8 reasons why Seychelles is a global leader on environmental issues


8 reasons why Seychelles is a global leader on environmental issues

The Seychelles – a group of 115 islands in the western Indian Ocean – is renowned as a leader and champion in environmental issues.
The islands boast unique and diverse biodiversity, endemic fauna and flora as well as lush forests and crystal blue seas.
To coincide with World Environment Day on June 5, SNA brings you eight national efforts to ensure that Seychelles remains THE example for the rest of the world.
Marine Spatial Plan Initiative
This initiative with the support of the Nature Conservancy is one where the island nation is designating more waters – especially around the outer islands – as protected areas.
The aim of the plan is to propose new areas for marine protection and sustainable use of the island nation’s Exclusive Economic Zone of 1.4 million square kilometres. The expansion of these designated zones is part of a seven-year public process.  

 (Salifa Karapetyan, Seychelles News Agency) Photo License: CC-BY
Aldabra and outer islands clean up
Initiated this year, several cleanup activities took place on Aldabra – a World Heritage Site – and eight other outer islands. Environmental volunteers collected approximately 25 tonnes of waste that washed ashore on the nine remote islands where the first-ever-large-scale clean-up took place.
This initiative – a collaboration between the Islands Development Company, the Ocean Project Seychelles and Seychelles Islands Foundation – showed that large portions of the trash — including some 50,000 flip-flops, emanated from foreign countries. 

(Seychelles Nation) Photo License: CC-BY
Ban on some plastic products
Since 2017, the Ministry for Environment has taken steps to ban products which were seen to be accumulating on the landfill and which were hazardous to the islands’ pristine environment.
A ban on the importation of Styrofoam takeaway boxes, and plastic items such as carrier bags, plates, cups and cutlery took effect in January 2017.
The latest, a complete ban on plastic straws, came into force on June, 1.

(Salifa Karapetyan, Seychelles News Agency) Photo License: CC-BY
Mangrove restoration
Often the importance and crucial role that mangrove forests play in the ecosystem is overlooked. Fortunately in Seychelles mangroves are areas were a lot of focus especially from a conservation point is put.
There are seven species of mangroves in the Seychelles and these include the white mangrove (Mangliye blan), red mangrove (Mangliye rouz), black mangrove (Mangliye lat), yellow mangrove (Mangliye zonn) and Puzzlenut mangrove (Mangliye ponm).
TRASS – a volunteer based not for profit group — and the Ephilia Resort have made mangrove restoration and replanting one of their core activities.

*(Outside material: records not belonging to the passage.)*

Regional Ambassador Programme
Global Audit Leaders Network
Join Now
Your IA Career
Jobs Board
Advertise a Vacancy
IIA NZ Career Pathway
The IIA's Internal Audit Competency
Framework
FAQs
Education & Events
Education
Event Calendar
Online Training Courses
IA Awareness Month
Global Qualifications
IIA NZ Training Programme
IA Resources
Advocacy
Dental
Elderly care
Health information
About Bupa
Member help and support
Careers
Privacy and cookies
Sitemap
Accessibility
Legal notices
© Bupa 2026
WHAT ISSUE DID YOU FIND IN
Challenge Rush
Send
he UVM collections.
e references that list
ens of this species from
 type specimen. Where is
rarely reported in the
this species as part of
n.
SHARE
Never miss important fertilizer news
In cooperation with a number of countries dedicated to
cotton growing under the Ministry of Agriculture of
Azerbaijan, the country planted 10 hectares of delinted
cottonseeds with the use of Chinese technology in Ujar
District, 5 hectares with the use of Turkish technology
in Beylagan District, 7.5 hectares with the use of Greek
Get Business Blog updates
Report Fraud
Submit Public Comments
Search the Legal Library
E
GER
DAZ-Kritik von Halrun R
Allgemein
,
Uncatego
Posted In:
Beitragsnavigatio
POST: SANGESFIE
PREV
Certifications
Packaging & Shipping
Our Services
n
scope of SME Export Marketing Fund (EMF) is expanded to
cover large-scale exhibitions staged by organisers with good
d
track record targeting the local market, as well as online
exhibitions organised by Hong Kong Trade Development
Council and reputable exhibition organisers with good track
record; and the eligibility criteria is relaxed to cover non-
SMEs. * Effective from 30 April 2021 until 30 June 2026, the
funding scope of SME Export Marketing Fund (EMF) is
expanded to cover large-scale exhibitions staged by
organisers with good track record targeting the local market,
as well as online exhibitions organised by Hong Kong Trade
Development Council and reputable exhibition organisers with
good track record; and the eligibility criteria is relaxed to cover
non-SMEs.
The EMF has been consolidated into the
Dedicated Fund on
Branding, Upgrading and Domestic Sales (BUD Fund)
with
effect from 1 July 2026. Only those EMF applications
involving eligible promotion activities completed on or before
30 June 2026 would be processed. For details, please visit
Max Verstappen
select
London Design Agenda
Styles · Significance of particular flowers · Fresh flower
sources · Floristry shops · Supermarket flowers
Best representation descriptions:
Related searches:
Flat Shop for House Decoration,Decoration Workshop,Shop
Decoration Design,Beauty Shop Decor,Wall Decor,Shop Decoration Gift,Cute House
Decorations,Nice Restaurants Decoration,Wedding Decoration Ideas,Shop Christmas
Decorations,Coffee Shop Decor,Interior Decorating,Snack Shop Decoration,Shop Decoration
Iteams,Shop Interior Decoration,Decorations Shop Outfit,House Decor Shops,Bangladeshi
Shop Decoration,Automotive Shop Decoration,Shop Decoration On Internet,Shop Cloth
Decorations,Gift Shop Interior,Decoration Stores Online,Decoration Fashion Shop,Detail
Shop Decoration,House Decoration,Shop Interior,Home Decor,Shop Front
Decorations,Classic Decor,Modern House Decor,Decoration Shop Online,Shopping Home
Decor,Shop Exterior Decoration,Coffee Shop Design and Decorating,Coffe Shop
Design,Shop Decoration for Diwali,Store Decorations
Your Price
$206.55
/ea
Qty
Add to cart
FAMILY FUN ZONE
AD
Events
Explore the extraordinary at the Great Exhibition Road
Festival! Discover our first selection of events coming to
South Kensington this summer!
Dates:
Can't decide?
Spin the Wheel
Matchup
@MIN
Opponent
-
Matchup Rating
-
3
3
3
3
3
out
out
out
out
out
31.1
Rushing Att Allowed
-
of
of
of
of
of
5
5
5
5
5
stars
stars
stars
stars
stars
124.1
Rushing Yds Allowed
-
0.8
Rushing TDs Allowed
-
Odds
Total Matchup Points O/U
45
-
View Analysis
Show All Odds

Both organisations, have their own nurseries where the different species are grown.

(Facebook/TRASS) Photo License: All Rights Reserved
Invasive creepers
A first national campaign to eradicate alien invasive creepers was launched in June 2017 by the Seychelles National Parks Authority.
 The campaign, targeting invasive creepers in areas where they have gone out of control, focused on priority sites considered as protected areas and state land.
Alien invasive creepers or non-indigenous plant have been identified as a threat to the ecosystems and natural areas of Seychelles.

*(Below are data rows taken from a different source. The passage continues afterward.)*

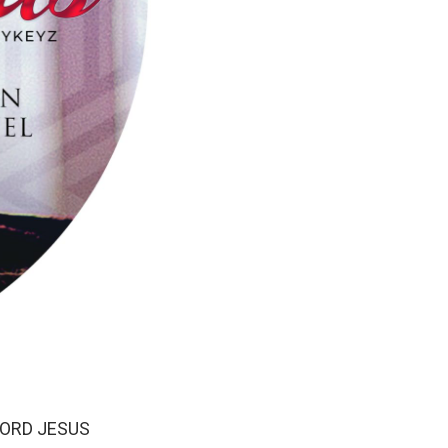
r LORD JESUS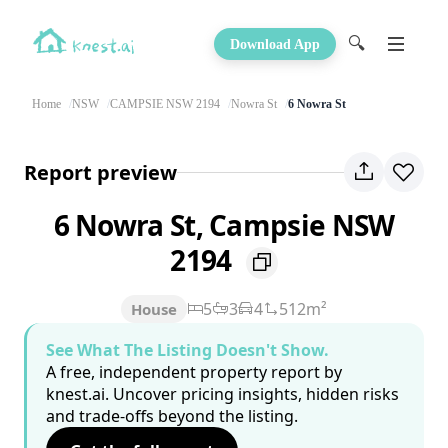
🔍
Download App
Home
NSW
CAMPSIE NSW 2194
Nowra St
6 Nowra St
Report preview
6 Nowra St, Campsie NSW
2194
5
3
4
512m²
House
See What The Listing Doesn't Show.
A free, independent property report by
knest.ai. Uncover pricing insights, hidden risks
and trade-offs beyond the listing.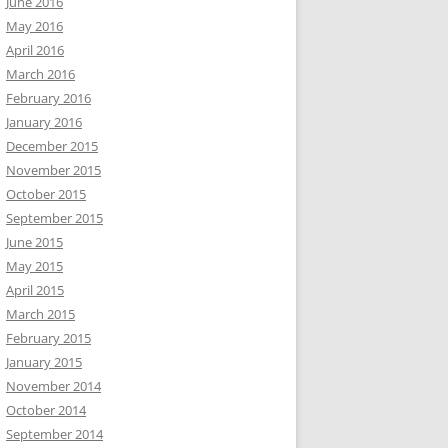
June 2016
May 2016
April 2016
March 2016
February 2016
January 2016
December 2015
November 2015
October 2015
September 2015
June 2015
May 2015
April 2015
March 2015
February 2015
January 2015
November 2014
October 2014
September 2014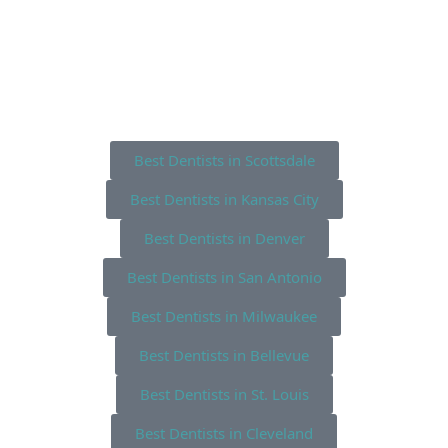
Best Dentists in Scottsdale
Best Dentists in Kansas City
Best Dentists in Denver
Best Dentists in San Antonio
Best Dentists in Milwaukee
Best Dentists in Bellevue
Best Dentists in St. Louis
Best Dentists in Cleveland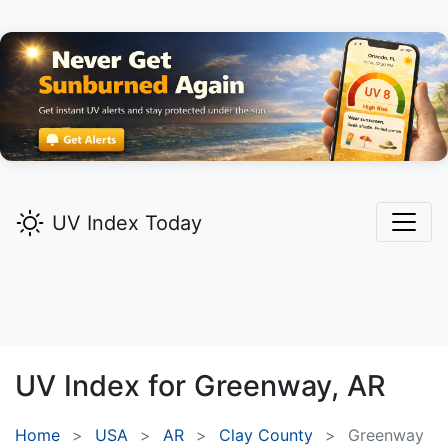
UV Index Today
UV Index for
Greenway,
AR
Home
USA
AR
Clay County
Greenway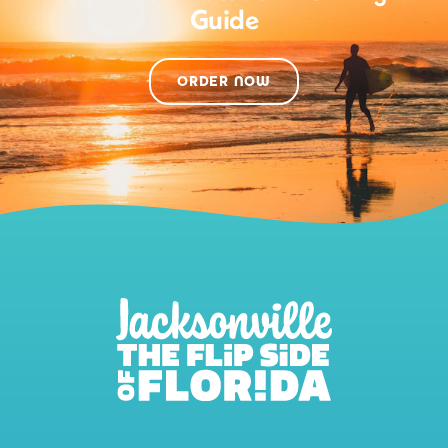
Guide
ORDER NOW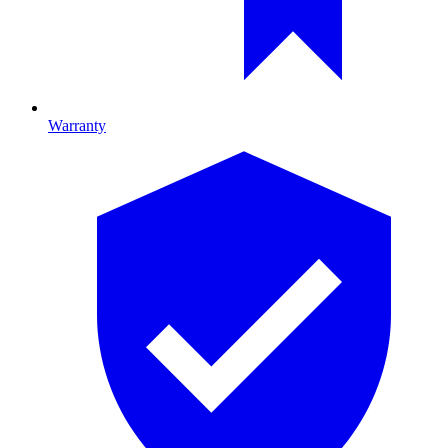
Warranty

(Joe Laurence, Seychelles News Agency) Photo License: CC-BY
Eradication of the ring-necked parakeets
The species was introduced in Seychelles in the 1980s as caged pets. Following a survey in 2001, the Ministry of Environment counted between 20 to 25 individuals. That was when the eradication project was initiated.
The parakeets posed a major threat to the endemic black parrot – whose habitat is on the second most populated island of Praslin.
The ring-necked parakeet was eradicated through a project by the Seychelles Island Foundation last year. 

(Ronley Fanchette) Photo License: CC-BY
Coral Restoration
Many efforts have been put into coral restorations following major coral bleaching incidences in the Seychelles’ waters.
The first bleaching catastrophe happened in 1998 when up to 97 percent of corals in some areas bleached and caused many reefs around the islands to collapse into rubble.
To date projects around restoration are being done both on land and in the sea. Currently, the Curieuse Marine Park is being used for several coral restoration projects including a nursery where corals are grown.
Restorations are also being done on the reef surrounding Aldabra. Whilst on the main island of Mahe, in the south the Anse Forbans Community and the Fishermen’s Cove Hotel in the north, are also growing corals in their own land coral nurseries. 

(Nature Seychelles) Photo License: CC-BY
Community Engagement
One good example is that of a group of fishers from Praslin, the second-most populated island in Seychelles, implementing a project that will help maintain the fish stock at one of the island’s bays and develop sustainable fishing. 
The project aims to conserve part of the Baie St Anne by limiting fishing activities from taking place in that area for a period of time.
The Praslin Fisher’s Association said this initiative will help maintain the fish stock in that area allowing ample time for the stock to grow.